More often than not it is used by franchisees as a threat to bring the franchisor to heel. This is in the mistaken belief that (in some cases at least) by making such disclosure/revelation or more usually, threatening to do so, the franchisor will be so afraid of what it rightly or wrongly perceives will be the ensuing damage to its reputation that it will change its attitude and approach to its franchisee, irrespective of the merits of the franchisee’s case.

Termination
In practice, of course, such provisions have always existed in most franchise agreements in a different guise. Most franchise agreements have long contained clauses which restrict franchisees from doing anything which might damage the reputation of the franchisor or its brand, the breach of which would result in the ultimate sanction of termination of the franchise agreement.

What is different about these clauses is that they are more direct in expressing, what was previously stated in a more restrained manner, the franchisor’s expectation that they will act as a deterrent and a warning to their franchisee.

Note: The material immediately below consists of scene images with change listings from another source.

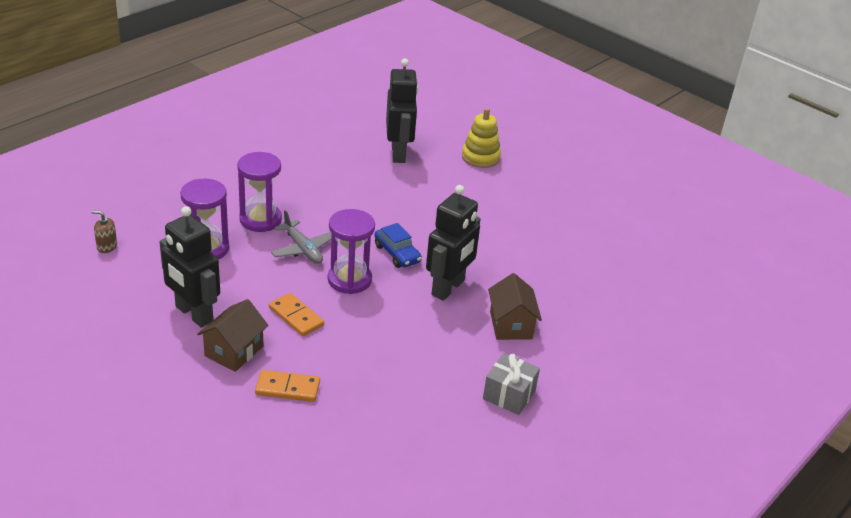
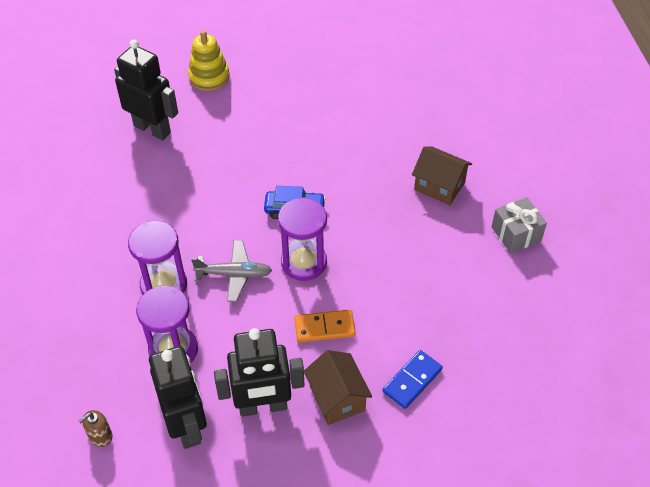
camera: 50 degrees left, 15 degrees up
(287, 388) = (412, 381): orange domino -> blue domino
(448, 288) = (366, 200): black robot -> black robot (187, 426)

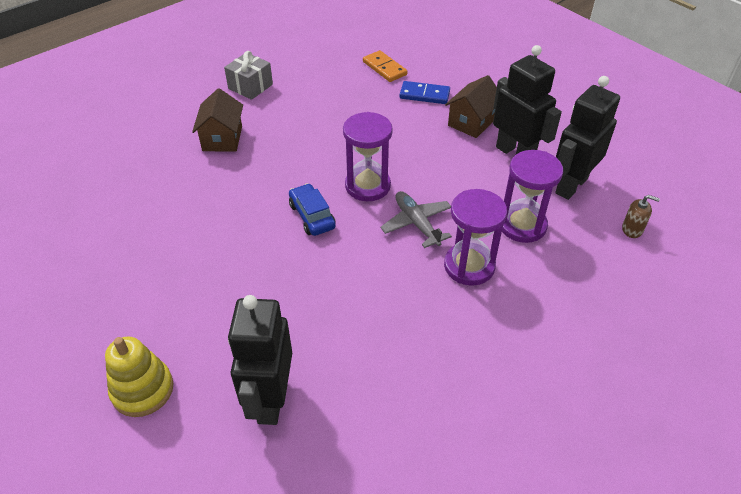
camera: 120 degrees left, 5 degrees down
(324, 327) = (420, 150): orange domino -> orange domino (384, 68)

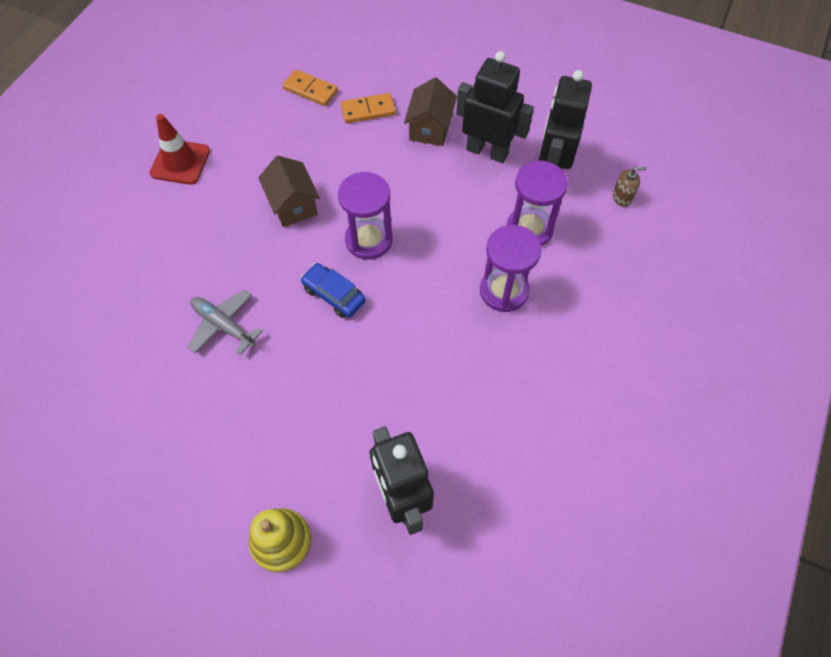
camera: 25 degrees left, 15 degrees up
(222, 138) = (189, 239): brown house -> brown house (293, 205)
(250, 86) = (180, 162): grey gift -> red traffic cone
(416, 223) = (435, 264): grey plane -> grey plane (223, 325)
(424, 95) = (368, 110): blue domino -> orange domino

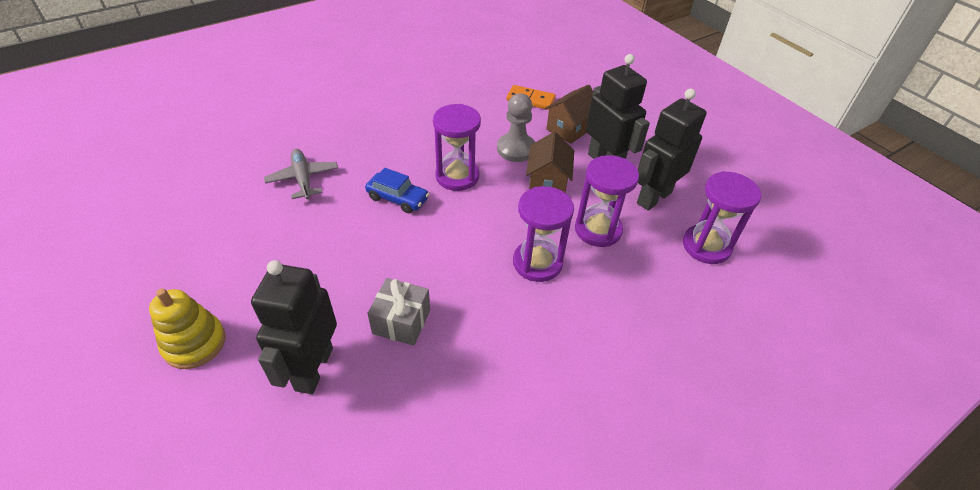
camera: 30 degrees right, 15 degrees down
(180, 162) = (371, 76): red traffic cone -> none
(293, 205) = (422, 131): brown house -> brown house (547, 182)
(310, 90) = (498, 72): orange domino -> none
(334, 295) = (398, 198): blue car -> blue car turned 135 degrees clockwise
(398, 179) = (516, 149): none -> grey pawn
(437, 412) = (401, 321): none -> grey gift
(622, 197) = (706, 246): brown soap dispenser -> purple hourglass

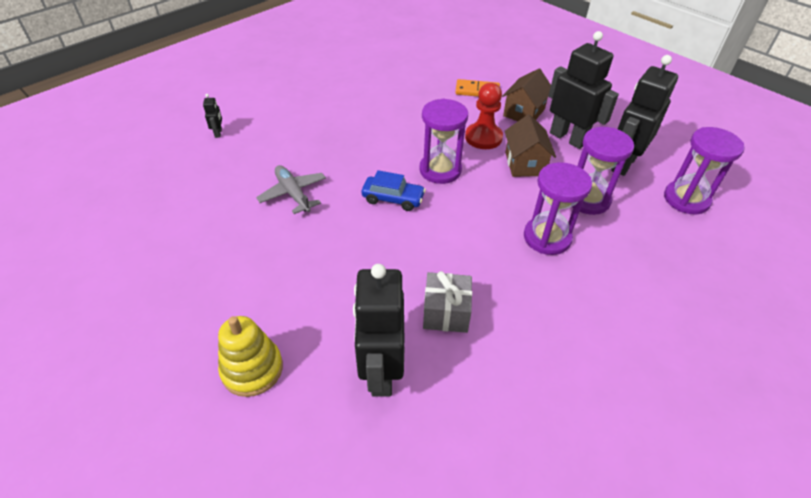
camera: 10 degrees left, 0 degrees up
(257, 108) = (218, 133): none -> black robot
(516, 149) = (483, 137): grey pawn -> red pawn

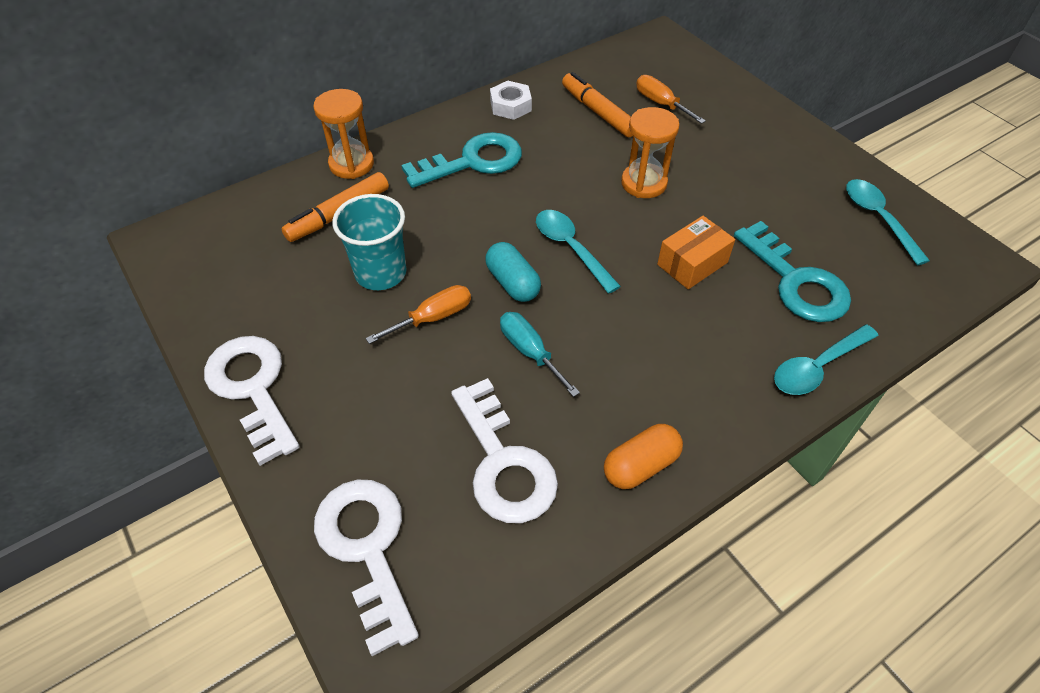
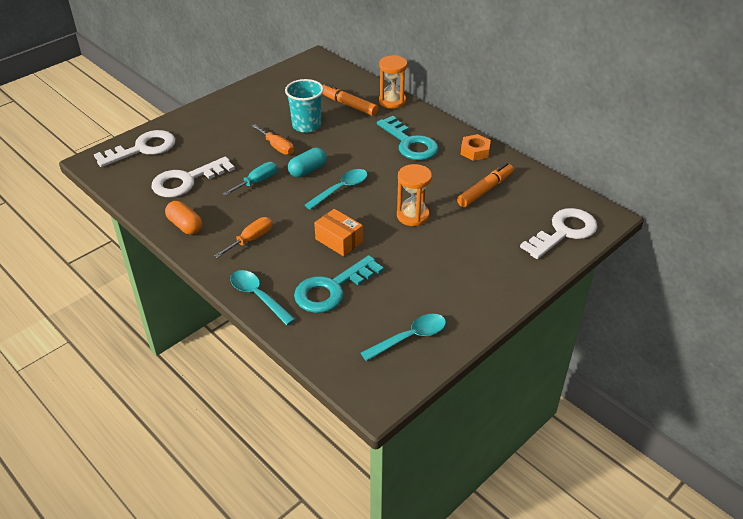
camera: 80 degrees right, 10 degrees down
(253, 388) = (226, 103): white key -> white key (564, 232)
(510, 106) = (475, 151): white nut -> orange nut
(661, 104) = (509, 220): orange screwdriver -> orange screwdriver (251, 239)

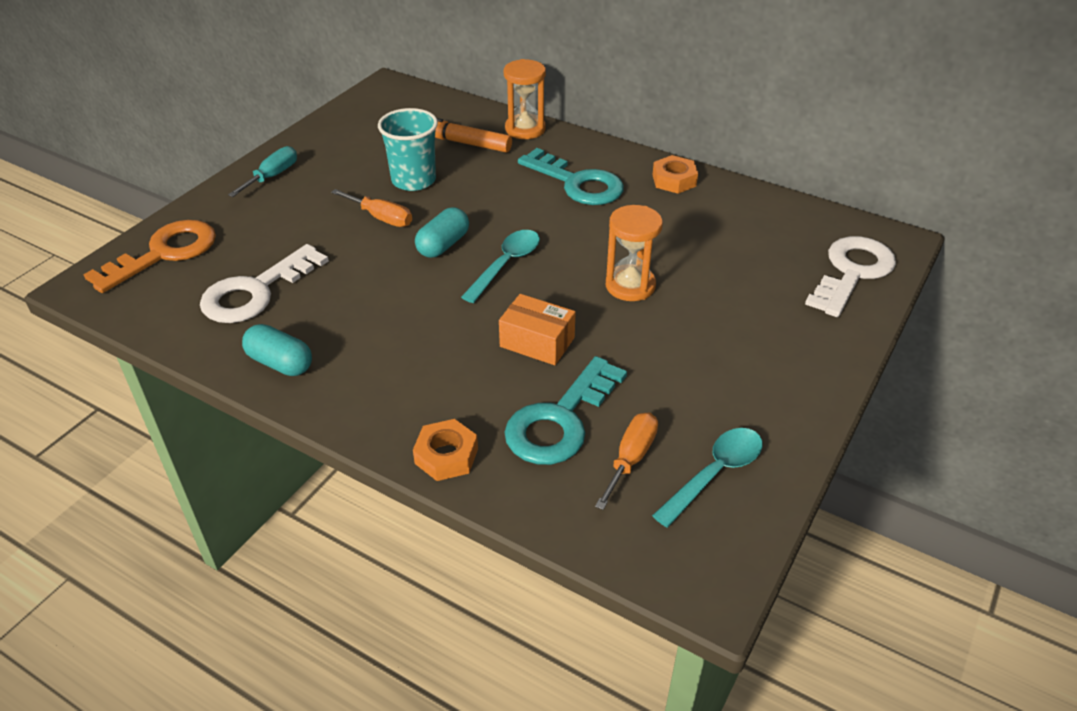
camera: 15 degrees left, 0 degrees up
(143, 149) = (164, 253): white key -> orange key
(185, 225) = (280, 363): orange capsule -> turquoise capsule
(251, 239) = (398, 366): orange screwdriver -> orange screwdriver (631, 458)
(257, 182) = (371, 274): turquoise screwdriver -> turquoise screwdriver (272, 176)
(258, 296) = (446, 456): turquoise spoon -> orange nut
(485, 190) = (715, 231): orange marker -> none

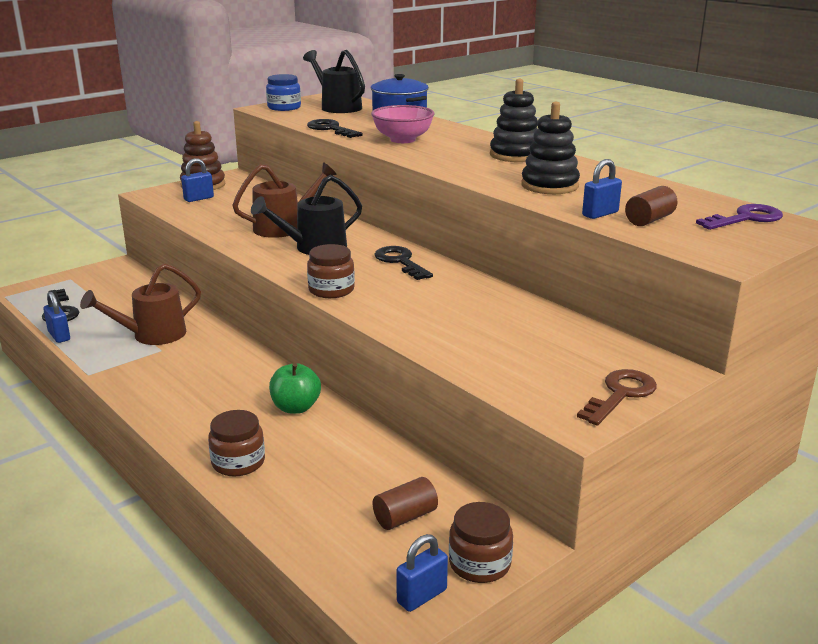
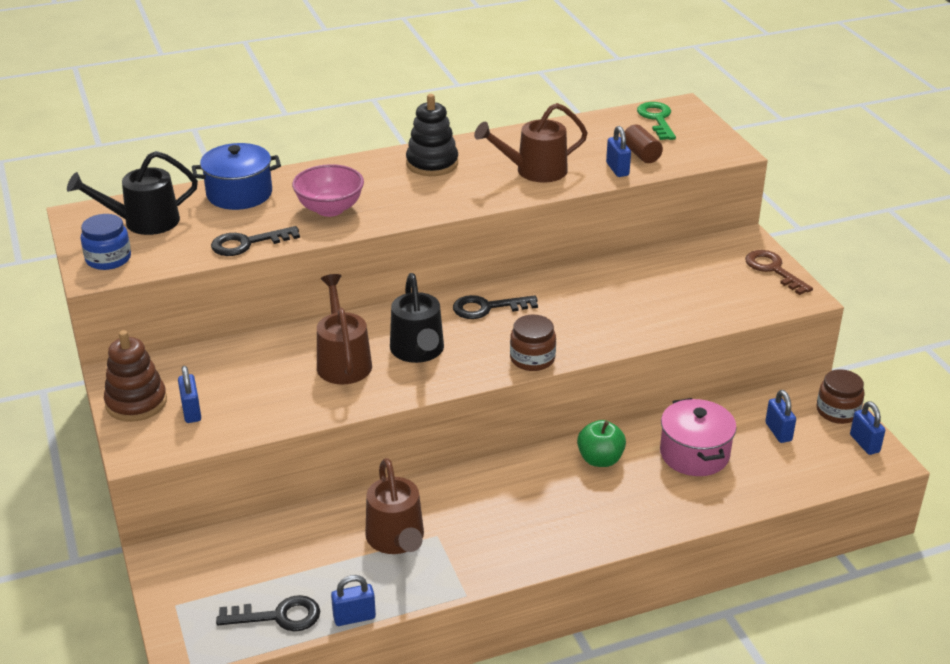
camera: 70 degrees left, 10 degrees up
(238, 462) = (677, 506): brown jar -> none
(331, 462) = (694, 454): none -> pink pot
(405, 517) = (778, 432): brown cylinder -> blue padlock
(549, 185) = (534, 171): black stacking toy -> brown watering can
(746, 218) = (657, 119): purple key -> green key

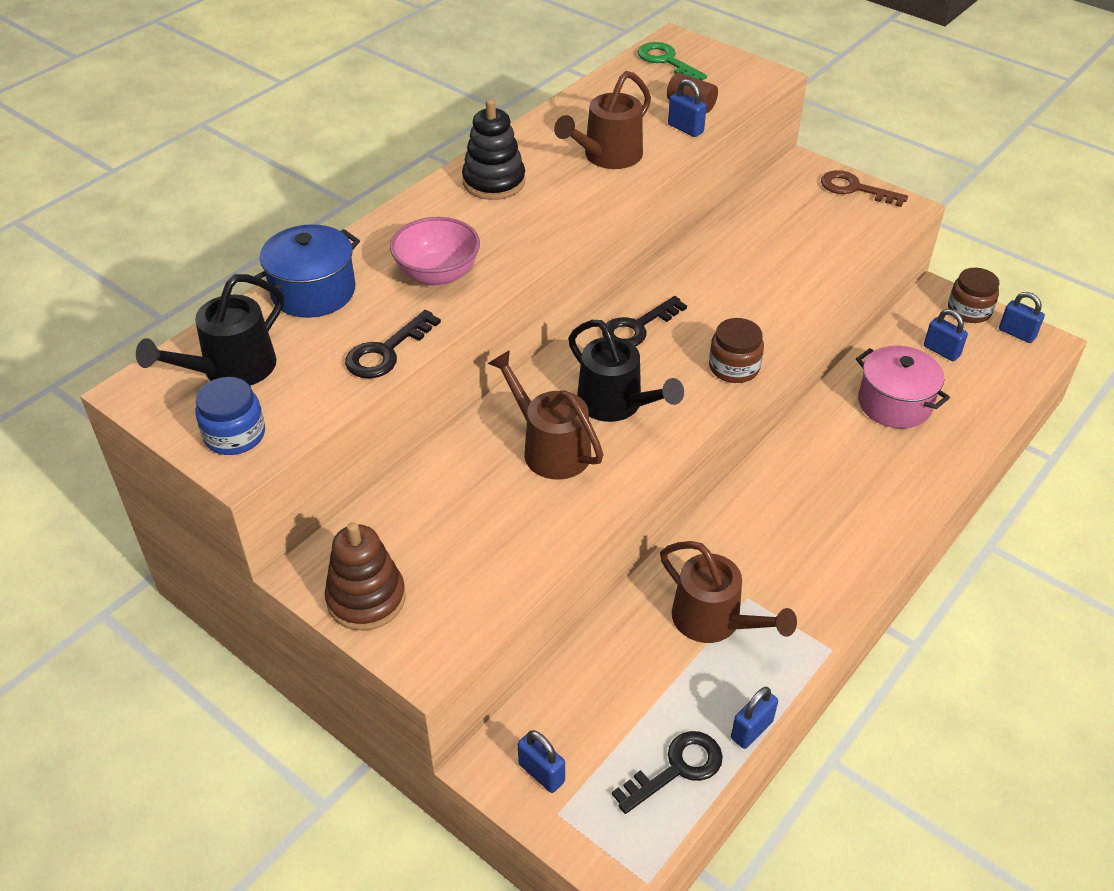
camera: 30 degrees left, 10 degrees up
(191, 411) = (441, 581): blue padlock -> blue padlock (541, 773)
(600, 459) = (820, 445): green apple -> none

Some would argue that by including such a provision, franchisors exhibit signs of insecurity and possibly paranoia and that any franchisor who deals fairly and ethically with its franchisees should have no difficulty whatsoever in weathering a storm which might be whipped up by a disgruntled franchisee.

At the end of the day, if a franchisee by its conduct adversely affects the reputation of a franchise, this will adversely affect not only the franchisor, but also the franchisee itself and all other members of the network.

Whether or not such a provision is enforceable at law will depend on the circumstances of each case.

However, franchisees should be aware that if they openly air their grievances through the media, they may find themselves at the receiving end of an injunction restraining them from doing so further. Also they may face a claim for legal costs and damages from their franchisor for any damage to its reputation.